[What is required]:
Collect every line of the items below that contains the string "http".

[Records from a data source]
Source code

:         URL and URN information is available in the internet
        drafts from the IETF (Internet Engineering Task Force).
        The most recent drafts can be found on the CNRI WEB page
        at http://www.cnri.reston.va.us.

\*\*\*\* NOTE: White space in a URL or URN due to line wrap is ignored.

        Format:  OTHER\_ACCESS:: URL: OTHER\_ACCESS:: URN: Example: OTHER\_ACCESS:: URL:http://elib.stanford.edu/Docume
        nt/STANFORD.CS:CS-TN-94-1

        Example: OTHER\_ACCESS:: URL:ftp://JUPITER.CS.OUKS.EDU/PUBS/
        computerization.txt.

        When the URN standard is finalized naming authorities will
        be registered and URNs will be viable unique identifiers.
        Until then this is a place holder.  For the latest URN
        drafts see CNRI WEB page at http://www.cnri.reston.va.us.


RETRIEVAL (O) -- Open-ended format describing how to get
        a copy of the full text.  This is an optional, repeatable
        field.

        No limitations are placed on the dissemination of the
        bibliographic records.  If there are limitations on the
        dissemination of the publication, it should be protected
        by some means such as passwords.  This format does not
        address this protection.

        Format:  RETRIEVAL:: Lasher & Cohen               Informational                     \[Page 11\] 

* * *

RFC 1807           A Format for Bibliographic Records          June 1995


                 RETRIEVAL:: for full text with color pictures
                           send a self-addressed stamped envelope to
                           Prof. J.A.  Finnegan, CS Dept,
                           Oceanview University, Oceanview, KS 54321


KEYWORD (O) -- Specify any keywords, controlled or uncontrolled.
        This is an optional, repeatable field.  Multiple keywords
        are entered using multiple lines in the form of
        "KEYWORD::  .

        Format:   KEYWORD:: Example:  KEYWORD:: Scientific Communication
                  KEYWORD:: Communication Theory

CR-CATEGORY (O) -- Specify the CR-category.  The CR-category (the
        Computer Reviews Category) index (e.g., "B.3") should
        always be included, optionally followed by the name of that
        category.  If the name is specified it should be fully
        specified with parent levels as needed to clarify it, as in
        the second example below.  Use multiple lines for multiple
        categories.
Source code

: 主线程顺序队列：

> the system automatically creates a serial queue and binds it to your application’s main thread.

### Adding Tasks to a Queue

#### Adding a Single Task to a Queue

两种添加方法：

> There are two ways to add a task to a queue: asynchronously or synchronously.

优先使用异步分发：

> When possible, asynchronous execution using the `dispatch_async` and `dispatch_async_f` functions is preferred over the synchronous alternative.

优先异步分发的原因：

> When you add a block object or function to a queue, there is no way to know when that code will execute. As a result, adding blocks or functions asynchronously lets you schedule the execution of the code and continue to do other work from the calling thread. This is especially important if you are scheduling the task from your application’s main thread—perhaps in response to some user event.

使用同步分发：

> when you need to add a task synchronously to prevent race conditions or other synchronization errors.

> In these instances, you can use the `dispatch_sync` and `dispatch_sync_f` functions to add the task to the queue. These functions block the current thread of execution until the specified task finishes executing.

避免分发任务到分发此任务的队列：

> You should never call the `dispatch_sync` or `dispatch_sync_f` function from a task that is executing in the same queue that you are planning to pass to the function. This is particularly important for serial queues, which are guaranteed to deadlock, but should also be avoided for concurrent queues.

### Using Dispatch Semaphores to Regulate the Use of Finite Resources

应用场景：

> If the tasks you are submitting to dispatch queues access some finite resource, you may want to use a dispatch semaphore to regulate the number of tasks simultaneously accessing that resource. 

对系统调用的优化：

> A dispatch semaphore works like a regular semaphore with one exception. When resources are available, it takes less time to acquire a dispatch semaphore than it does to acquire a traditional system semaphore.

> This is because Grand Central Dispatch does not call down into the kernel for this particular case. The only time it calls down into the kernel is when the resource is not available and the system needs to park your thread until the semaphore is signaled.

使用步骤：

[Exercise result]:
        at http://www.cnri.reston.va.us.
        Format:  OTHER\_ACCESS:: URL: OTHER\_ACCESS:: URN: Example: OTHER\_ACCESS:: URL:http://elib.stanford.edu/Docume
        drafts see CNRI WEB page at http://www.cnri.reston.va.us.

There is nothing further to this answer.